● EJERCICIOS PROPUESTOS:
A) Responda, según el texto sobre UBS:
(i) ¿Sobre cuántas acciones del ETF IBIT mantenía UBS opciones de compra a finales de junio?
(ii) ¿Hasta cuántas acciones llegó la posición directa de UBS en el IBIT, y a qué importe aproximado equivale?
(iii) ¿En qué porcentaje se redujo la exposición a opciones de venta, y hasta cuántas acciones?
B) Reproduzca sin cambios todo el fragmento del texto sobre UBS que va desde "UBS ha revolucionado" hasta "la primera criptomoneda.".
C) Prosiga la redacción del texto sobre UBS a partir de su última oración.

● TEXTO:
UBS ha revolucionado el mercado: la exposición a opciones call sobre ETF de bitcoin se ha multiplicado por 24 en el trimestre.

El gigante bancario suizo UBS demuestra un apetito sin precedentes por bitcoin a través de derivados. Según mi análisis de los últimos datos regulatorios, a finales de junio el banco mantenía opciones de compra sobre 1,95 millones de acciones del ETF de bitcoin IBIT de BlackRock. Esto es un salto colosal: un trimestre antes, la cifra era de solo 80 000 acciones. Un crecimiento de 24 veces en tres meses no es solo un ajuste de cartera, sino una apuesta estratégica por el impulso alcista de la primera criptomoneda.
Al mismo tiempo, la posición directa de UBS en el propio IBIT aumentó un 12%, alcanzando las 407 890 acciones, lo que equivale a aproximadamente $13,6 millones. Esta dinámica indica que el banco no solo especula con la volatilidad, sino que está aumentando el activo subyacente. Es interesante que los mecanismos de protección se hayan debilitado: la exposición a opciones de venta se redujo un 53%, hasta 143 300 acciones. Esta es una señal clara de una disminución en el sentimiento de cobertura y de confianza en la trayectoria del precio a medio plazo.
¿Qué hay detrás de esta apuesta?

● LISTADO DE REGISTROS:
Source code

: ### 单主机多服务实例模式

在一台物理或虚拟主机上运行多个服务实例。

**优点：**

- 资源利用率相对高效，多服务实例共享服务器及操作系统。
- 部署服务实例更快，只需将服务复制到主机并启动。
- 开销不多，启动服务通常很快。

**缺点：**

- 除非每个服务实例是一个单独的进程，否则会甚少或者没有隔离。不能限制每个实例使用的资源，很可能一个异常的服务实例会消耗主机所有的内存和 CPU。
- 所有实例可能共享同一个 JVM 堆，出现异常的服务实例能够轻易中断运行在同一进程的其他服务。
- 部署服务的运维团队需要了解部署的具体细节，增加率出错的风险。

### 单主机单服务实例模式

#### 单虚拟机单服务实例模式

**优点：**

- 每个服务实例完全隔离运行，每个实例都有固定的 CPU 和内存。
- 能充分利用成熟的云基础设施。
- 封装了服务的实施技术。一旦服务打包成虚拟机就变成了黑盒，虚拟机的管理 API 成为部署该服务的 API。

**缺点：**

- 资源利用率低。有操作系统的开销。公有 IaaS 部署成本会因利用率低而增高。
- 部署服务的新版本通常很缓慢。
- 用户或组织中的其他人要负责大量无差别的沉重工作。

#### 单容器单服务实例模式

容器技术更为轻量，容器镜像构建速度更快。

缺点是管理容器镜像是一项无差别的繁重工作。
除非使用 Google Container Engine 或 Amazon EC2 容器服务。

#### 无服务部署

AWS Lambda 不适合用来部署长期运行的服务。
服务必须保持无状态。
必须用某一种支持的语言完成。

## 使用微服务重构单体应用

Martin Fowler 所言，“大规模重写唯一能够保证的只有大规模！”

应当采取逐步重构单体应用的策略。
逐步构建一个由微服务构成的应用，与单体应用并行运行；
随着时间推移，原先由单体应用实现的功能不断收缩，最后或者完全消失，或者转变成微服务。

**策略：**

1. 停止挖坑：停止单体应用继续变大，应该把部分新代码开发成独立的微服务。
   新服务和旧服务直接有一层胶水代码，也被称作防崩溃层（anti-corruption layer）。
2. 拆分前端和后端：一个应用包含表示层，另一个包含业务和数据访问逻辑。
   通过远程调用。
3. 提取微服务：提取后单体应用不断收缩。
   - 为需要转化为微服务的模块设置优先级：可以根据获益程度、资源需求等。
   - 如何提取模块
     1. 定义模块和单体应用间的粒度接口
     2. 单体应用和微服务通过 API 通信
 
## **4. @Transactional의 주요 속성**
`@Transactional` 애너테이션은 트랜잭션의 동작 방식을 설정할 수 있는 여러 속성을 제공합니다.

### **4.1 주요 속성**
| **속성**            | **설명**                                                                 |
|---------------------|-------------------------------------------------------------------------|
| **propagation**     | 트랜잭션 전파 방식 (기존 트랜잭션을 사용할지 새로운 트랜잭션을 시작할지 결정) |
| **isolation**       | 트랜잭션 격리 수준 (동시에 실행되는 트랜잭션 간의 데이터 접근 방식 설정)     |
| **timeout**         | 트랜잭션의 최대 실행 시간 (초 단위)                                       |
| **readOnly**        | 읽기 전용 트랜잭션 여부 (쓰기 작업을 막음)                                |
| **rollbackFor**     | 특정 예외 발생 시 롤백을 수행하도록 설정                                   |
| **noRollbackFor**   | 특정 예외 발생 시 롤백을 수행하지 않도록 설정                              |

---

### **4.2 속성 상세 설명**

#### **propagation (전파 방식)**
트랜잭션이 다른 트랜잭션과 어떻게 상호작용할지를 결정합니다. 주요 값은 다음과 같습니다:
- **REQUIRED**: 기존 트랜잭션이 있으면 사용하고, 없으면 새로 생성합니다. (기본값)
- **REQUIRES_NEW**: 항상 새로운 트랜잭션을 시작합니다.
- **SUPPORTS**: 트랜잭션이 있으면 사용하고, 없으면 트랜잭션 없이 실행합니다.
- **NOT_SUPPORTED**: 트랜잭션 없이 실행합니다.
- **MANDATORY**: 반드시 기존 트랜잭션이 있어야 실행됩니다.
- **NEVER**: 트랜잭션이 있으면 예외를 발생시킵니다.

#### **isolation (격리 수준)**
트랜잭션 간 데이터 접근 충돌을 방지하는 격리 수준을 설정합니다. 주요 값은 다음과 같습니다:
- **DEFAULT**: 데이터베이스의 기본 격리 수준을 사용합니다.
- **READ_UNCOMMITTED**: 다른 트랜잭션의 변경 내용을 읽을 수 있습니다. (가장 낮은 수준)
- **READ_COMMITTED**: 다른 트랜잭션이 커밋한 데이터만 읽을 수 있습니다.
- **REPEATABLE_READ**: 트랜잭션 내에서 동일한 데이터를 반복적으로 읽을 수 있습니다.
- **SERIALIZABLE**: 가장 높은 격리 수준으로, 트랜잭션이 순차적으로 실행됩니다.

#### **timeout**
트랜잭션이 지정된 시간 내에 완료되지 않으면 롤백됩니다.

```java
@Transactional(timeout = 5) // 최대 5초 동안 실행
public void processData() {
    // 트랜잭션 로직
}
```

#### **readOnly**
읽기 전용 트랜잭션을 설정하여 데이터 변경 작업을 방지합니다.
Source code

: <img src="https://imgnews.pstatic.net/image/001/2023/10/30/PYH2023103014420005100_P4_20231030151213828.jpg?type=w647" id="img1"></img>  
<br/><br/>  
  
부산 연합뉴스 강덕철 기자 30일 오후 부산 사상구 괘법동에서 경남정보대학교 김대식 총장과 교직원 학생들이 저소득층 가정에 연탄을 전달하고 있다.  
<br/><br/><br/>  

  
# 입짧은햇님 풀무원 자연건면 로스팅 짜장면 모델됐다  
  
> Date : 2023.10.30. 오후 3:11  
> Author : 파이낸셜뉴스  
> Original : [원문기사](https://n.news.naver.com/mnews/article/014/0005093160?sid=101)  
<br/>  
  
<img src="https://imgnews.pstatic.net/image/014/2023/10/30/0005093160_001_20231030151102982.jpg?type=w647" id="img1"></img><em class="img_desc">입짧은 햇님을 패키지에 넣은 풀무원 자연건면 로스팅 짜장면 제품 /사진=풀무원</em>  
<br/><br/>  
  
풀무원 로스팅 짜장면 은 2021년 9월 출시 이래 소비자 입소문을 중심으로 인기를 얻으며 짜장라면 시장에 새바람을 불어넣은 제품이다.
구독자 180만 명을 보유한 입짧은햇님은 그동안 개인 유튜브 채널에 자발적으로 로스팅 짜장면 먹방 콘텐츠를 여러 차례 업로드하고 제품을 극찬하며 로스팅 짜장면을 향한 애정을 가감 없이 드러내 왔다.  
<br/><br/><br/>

● SOLUCIONES DEL EJERCICIO:
A)
(i) Sobre 1,95 millones de acciones.
(ii) Llegó a 407 890 acciones, aproximadamente $13,6 millones.
(iii) Se redujo un 53%, hasta 143 300 acciones.

B)
UBS ha revolucionado el mercado: la exposición a opciones call sobre ETF de bitcoin se ha multiplicado por 24 en el trimestre.

El gigante bancario suizo UBS demuestra un apetito sin precedentes por bitcoin a través de derivados. Según mi análisis de los últimos datos regulatorios, a finales de junio el banco mantenía opciones de compra sobre 1,95 millones de acciones del ETF de bitcoin IBIT de BlackRock. Esto es un salto colosal: un trimestre antes, la cifra era de solo 80 000 acciones. Un crecimiento de 24 veces en tres meses no es solo un ajuste de cartera, sino una apuesta estratégica por el impulso alcista de la primera criptomoneda.

C)
Esta redistribución del riesgo por parte de un actor institucional del nivel de UBS es un marcador para todo el mercado. Cuando un banco con reputación conservadora aumenta sus derivados "alcistas" en 24 veces, esto indica que el capital importante ve una infravaloración en los niveles actuales de bitcoin. La reducción de las opciones de venta lo confirma aún más: los gestores no esperan una corrección, sino una continuación del rally, probablemente impulsado por la entrada de fondos en los ETF al contado.
Mi evaluación experta: estas acciones de UBS no son un caso aislado, sino parte de una tendencia más amplia entre las instituciones financieras tradicionales, que pasan de una prueba cautelosa a una acumulación agresiva. Sin embargo, hay que recordar que posiciones de opciones de esta magnitud pueden amplificar la volatilidad en movimientos bruscos del mercado, especialmente en momentos de vencimiento. Los inversores deben tener en cuenta que los gigantes institucionales juegan a largo plazo, y los datos actuales son solo una instantánea de su estrategia, no una garantía de rentabilidad futura.